_WORK TASK_: Write the lines out again, from the top of the material to the line containing "right wrist: (406, 624)", pictures excluded.

_PROVIDED DATA_:
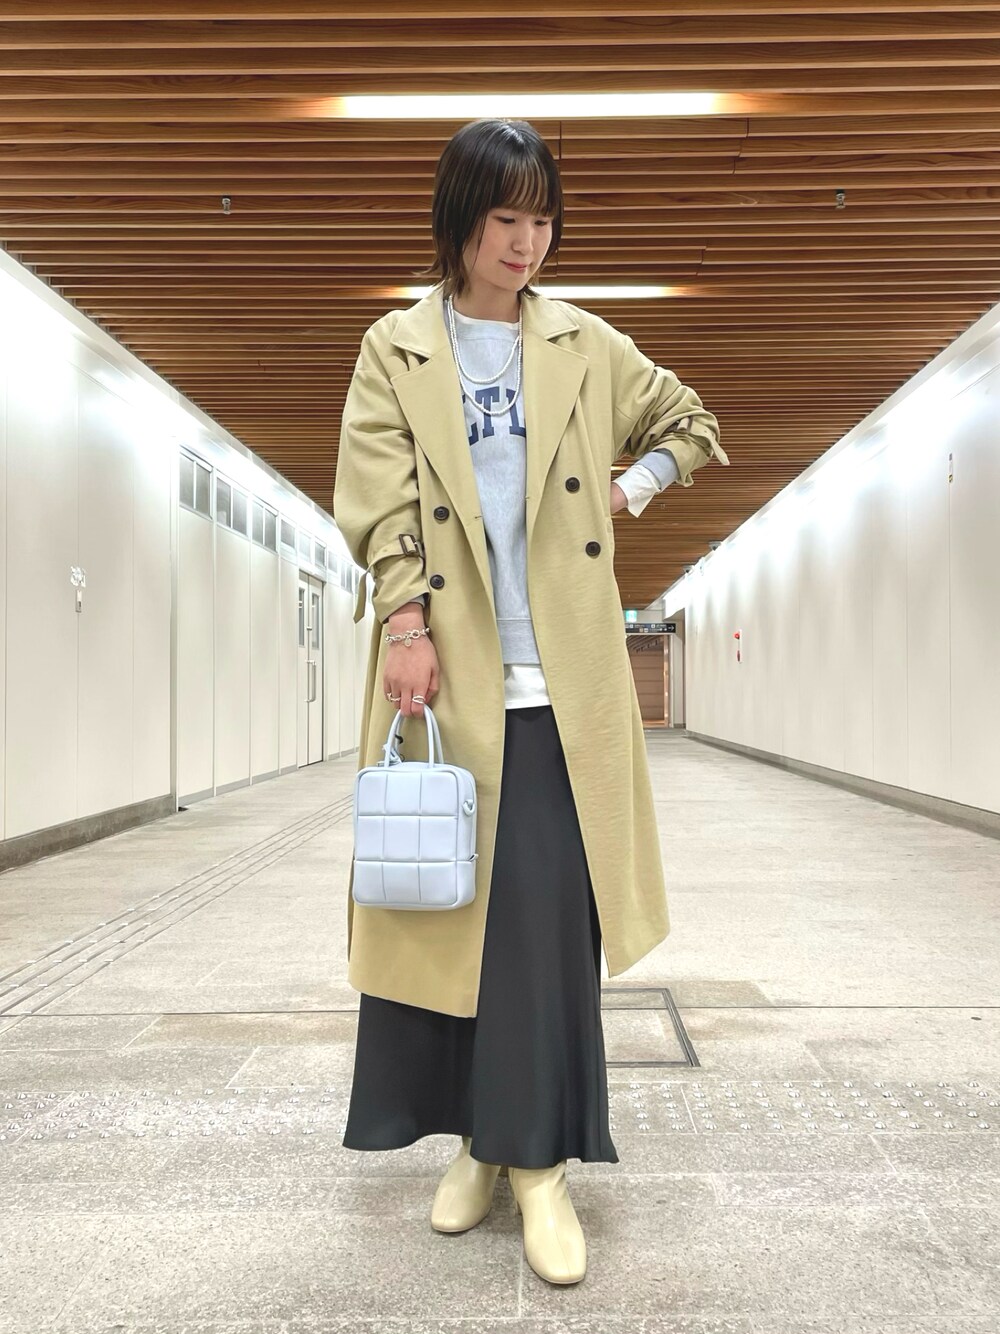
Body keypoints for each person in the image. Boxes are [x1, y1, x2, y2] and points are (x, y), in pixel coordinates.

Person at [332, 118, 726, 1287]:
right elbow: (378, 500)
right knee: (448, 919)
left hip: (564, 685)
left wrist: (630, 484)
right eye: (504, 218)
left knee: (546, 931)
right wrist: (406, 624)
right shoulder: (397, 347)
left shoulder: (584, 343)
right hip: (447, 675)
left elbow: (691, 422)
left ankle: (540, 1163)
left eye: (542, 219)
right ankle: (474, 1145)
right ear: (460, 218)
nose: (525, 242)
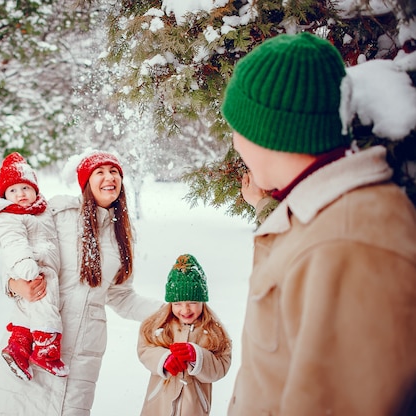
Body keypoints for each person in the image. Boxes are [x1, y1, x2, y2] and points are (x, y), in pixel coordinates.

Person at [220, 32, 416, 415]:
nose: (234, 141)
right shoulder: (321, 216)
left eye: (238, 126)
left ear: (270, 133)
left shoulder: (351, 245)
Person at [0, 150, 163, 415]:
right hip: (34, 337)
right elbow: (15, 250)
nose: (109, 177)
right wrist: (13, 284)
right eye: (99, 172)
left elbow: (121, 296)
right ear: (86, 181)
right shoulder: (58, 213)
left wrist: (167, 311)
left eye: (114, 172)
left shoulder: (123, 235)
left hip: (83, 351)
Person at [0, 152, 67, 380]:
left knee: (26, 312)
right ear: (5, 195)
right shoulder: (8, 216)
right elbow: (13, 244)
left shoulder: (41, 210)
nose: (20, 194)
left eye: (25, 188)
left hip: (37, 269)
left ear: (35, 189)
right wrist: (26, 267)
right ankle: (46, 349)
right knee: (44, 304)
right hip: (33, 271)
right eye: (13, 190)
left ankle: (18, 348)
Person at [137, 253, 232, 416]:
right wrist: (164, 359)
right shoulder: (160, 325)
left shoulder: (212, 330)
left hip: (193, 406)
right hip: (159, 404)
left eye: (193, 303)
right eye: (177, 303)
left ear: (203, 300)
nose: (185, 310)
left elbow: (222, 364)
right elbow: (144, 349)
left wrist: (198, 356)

_SOLUTION_:
Body keypoints for each person in the image. Boxes are [x1, y1, x2, y2] and points are (x, y), in pixel coordinates.

Person at [332, 118, 726, 1287]:
right elbow: (378, 500)
right knee: (448, 919)
left hip: (564, 685)
left wrist: (630, 484)
right eye: (504, 218)
left knee: (546, 931)
right wrist: (406, 624)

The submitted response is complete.